Cerebral paragonimiasis is one of the important extrapulmonary forms with serious consequences and high mortality compared to the pulmonary form, which is usually benign. Most cases of cerebral disease are associated with chronic morbidity due to epilepsy, dementia, and various neurological sequelae. Rarely, the patient may die of cerebral hemorrhage. A rare case of cerebral paragonimiasis combined with cerebral hemorrhage was reported by Choo et al.[3] Cerebral paragonimiasis is usually diagnosed with the help of imaging techniques, such as, X-ray, Computerized Axial Tomography (CAT) scan, and magnetic resonance (MRI), and serodiagnosis (ELISA and others) is complemented. The CT and MRI of cerebral paragonimiasis generally show as conglomerates of multiple ring-shaped shadows or enhancements, called the ‘grape cluster’ or ‘soap bubble’ forms, in one hemisphere.[10] The present case is an exception of cerebral paragonimiasis with a granulomatous lesion in the left parietal lobe. As the case was associated with pulmonary paragonimiasis, the causative agent was identified as P. heterotremus, based on the morphological and molecular characterization of the eggs from the sputum sample.
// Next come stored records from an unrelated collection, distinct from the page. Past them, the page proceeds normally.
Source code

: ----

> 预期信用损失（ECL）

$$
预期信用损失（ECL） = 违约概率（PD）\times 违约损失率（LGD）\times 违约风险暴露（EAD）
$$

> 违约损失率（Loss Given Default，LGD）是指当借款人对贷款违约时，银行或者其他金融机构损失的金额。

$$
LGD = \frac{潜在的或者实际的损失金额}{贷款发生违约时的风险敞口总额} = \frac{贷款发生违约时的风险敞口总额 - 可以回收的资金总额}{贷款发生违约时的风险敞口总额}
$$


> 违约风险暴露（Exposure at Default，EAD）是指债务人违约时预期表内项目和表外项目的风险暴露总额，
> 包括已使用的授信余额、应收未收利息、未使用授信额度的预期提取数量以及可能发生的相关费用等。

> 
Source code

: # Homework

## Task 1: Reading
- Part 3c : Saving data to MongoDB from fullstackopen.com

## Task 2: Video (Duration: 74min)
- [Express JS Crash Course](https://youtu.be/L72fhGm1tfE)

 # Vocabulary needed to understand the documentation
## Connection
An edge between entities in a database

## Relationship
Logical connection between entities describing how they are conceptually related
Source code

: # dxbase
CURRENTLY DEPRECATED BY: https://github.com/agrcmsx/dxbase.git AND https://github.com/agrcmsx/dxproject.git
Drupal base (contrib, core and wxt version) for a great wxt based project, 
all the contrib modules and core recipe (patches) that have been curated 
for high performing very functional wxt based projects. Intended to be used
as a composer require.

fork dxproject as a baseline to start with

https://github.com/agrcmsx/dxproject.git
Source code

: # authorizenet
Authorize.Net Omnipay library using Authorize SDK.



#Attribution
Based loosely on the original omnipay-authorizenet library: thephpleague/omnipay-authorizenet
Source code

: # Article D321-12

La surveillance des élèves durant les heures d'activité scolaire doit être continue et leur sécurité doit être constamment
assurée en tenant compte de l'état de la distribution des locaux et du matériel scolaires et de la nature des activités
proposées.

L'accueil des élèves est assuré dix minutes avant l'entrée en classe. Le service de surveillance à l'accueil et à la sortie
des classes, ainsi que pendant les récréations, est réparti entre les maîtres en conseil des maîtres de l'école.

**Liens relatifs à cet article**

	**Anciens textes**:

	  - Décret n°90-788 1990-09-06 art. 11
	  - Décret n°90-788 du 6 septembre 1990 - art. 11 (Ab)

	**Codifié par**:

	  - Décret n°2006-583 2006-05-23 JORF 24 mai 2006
This case emphasizes the need for differential diagnosis between tuberculoma and cerebral paragonimiasis by careful history taking and laboratory investigations. If the clinicians were aware of the prevalence of paragonimiasis and its various clinical presentations, the delay in the correct diagnosis and therapy for cerebral paragonimiasis could have been avoided.